The traditional or old way of designing a benefits package is to simply offer a standard and fixed plan design that applies to all employees equally. In other words, all employees are signed up for all options regardless of their unique needs. Whatever the employer chooses to offer in the bucket (e.g. health, dental, orthodontic, vision, physiotherapy) everyone has to accept regardless of whether they need it.
The advantage of this method is it is easier to communicate to employees, it’s what employees are used to, and it allows the greatest economies of scale by spreading the risk. The disadvantage is that this method doesn’t always meet the unique needs of a multigenerational workforce.

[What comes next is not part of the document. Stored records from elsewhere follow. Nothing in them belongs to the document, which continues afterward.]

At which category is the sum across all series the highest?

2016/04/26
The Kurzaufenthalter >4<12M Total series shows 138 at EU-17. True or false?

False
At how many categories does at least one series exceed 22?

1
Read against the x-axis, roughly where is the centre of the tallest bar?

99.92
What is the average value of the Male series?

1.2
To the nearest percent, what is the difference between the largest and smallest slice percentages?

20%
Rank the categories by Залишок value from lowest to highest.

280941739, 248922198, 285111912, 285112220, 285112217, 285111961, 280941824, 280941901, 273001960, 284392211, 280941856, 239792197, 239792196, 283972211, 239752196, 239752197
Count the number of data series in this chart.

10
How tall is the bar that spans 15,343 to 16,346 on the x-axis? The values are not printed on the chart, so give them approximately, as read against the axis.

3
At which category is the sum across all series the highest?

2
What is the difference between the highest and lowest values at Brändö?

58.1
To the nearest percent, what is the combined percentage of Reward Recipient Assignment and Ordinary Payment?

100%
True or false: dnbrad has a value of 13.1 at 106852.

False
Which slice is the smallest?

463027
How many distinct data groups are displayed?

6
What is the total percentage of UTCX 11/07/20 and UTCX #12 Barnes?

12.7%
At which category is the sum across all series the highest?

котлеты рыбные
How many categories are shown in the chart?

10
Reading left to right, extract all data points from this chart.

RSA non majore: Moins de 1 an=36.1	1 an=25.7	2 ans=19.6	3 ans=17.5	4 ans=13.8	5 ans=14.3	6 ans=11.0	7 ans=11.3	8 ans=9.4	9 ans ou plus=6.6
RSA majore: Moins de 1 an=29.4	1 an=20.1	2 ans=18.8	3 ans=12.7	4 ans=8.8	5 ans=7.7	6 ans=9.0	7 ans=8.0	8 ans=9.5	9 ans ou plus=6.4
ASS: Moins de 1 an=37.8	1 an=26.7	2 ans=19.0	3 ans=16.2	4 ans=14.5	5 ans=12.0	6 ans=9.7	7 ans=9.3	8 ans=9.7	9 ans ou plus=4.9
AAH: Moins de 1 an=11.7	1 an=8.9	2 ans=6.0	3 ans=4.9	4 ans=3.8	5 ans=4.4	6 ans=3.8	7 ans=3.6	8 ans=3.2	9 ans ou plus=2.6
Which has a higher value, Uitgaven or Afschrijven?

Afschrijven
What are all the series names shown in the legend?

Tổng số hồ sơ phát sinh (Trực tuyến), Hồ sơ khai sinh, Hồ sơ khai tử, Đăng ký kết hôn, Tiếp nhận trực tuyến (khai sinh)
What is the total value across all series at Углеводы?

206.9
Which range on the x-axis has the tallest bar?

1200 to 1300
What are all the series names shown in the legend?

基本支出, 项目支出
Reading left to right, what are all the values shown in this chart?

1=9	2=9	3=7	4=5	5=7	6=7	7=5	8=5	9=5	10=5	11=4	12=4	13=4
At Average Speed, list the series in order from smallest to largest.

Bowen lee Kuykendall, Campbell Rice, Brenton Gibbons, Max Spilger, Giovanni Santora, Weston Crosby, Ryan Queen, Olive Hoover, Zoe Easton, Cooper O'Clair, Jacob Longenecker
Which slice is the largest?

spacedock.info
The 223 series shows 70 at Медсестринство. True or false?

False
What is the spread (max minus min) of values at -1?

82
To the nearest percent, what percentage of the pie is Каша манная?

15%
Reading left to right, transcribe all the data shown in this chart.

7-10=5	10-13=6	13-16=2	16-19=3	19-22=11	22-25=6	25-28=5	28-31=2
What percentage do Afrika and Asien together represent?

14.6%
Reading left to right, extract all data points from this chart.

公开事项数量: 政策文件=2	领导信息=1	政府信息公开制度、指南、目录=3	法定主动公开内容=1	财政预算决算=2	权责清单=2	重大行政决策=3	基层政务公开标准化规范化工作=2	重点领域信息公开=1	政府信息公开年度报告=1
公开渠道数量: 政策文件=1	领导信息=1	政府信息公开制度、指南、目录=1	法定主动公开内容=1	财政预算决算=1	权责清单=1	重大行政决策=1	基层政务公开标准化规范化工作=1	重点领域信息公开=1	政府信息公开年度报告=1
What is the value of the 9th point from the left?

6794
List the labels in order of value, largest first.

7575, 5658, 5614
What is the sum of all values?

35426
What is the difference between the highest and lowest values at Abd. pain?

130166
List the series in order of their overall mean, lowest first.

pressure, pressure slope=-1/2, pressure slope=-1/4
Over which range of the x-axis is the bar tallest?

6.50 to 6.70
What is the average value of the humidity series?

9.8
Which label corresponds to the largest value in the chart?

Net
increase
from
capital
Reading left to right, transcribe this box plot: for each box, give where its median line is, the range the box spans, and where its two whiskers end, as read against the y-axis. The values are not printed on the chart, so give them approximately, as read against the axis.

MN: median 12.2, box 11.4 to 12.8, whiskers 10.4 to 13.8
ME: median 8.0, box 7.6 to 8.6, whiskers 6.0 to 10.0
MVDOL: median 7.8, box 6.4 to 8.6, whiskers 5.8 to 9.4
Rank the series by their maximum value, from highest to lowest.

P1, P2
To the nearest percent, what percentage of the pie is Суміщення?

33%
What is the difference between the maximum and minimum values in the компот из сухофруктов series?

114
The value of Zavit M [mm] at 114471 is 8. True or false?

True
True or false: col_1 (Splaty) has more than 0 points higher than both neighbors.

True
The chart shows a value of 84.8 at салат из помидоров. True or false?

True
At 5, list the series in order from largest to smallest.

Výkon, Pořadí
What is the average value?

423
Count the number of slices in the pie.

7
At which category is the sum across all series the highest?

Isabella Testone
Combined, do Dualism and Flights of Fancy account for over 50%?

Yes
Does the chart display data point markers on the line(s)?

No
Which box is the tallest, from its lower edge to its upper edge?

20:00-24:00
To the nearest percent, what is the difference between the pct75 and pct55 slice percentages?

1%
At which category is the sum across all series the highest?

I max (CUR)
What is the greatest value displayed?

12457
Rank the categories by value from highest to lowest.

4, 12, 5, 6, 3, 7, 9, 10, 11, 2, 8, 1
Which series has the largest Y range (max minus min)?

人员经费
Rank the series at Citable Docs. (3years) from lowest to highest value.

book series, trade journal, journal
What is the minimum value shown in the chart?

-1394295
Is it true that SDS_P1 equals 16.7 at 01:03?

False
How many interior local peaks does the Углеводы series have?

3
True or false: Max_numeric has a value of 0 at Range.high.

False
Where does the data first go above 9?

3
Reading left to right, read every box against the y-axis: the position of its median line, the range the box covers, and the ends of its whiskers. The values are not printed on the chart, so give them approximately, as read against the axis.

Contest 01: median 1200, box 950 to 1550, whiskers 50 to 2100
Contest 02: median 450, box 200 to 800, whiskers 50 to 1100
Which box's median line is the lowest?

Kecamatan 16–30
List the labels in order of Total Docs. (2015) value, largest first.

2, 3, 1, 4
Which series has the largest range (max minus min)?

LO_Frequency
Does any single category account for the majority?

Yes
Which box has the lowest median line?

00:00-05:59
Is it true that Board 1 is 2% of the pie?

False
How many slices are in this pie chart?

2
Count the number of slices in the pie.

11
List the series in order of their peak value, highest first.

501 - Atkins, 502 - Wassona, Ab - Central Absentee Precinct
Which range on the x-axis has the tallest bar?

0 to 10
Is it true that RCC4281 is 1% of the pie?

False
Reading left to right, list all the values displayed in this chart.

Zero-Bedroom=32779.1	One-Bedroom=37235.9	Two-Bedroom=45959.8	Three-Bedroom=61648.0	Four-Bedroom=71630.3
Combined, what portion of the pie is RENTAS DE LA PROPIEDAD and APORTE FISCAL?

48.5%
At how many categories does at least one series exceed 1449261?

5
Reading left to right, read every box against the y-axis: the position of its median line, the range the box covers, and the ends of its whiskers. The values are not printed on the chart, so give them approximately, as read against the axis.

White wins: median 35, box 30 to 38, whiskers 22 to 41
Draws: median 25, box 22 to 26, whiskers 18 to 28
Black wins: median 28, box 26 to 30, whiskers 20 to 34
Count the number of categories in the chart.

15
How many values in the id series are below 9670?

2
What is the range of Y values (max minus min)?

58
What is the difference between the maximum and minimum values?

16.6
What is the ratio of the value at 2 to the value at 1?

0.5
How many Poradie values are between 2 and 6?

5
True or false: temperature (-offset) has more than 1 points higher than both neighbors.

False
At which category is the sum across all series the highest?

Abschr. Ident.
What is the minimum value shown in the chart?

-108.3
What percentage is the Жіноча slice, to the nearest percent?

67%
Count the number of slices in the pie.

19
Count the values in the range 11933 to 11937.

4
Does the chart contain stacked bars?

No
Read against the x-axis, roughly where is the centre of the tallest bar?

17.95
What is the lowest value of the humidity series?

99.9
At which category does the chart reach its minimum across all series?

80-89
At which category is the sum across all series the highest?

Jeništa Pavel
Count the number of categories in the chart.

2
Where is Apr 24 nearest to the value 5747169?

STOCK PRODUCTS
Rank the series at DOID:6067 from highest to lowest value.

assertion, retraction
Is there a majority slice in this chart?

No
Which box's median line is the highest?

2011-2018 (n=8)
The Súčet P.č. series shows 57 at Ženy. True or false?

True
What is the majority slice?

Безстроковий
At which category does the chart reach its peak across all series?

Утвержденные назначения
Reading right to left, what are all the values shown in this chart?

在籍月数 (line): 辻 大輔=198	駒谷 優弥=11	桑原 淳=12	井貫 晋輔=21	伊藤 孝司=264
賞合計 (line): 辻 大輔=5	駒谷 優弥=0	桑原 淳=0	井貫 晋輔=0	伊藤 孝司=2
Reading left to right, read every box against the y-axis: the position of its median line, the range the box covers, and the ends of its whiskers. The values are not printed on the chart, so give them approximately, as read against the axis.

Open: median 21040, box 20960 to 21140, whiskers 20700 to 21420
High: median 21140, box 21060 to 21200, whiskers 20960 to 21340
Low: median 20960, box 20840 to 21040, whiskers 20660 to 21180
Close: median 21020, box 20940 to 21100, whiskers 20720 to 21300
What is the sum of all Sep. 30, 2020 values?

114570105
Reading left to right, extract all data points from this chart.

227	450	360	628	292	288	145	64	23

The modern or new way of designing a benefits package is just the opposite. These plans are typically modular with some choice for insurance options, combined with flexible claim reimbursement accounts (Spending Accounts). However, this method risks sacrificing many of the protections and safeguards that make benefits plans attractive in the first place. They can put too much choice in the hands of the employee — where often they make poor decisions.
Just because there’s a new way to look at a challenge, doesn’t make the old way wrong. The best-designed benefits plans are the one that combine aspects of both the old and new way of doing things.
The key to designing a successful, and financially viable, plan is to have a good long talk with a benefits advisor who can educate you on your options, help you weigh the differences and look deep below the surface of your company to understand your needs. Only then will you figure out what benefits will benefit both your employees and your business.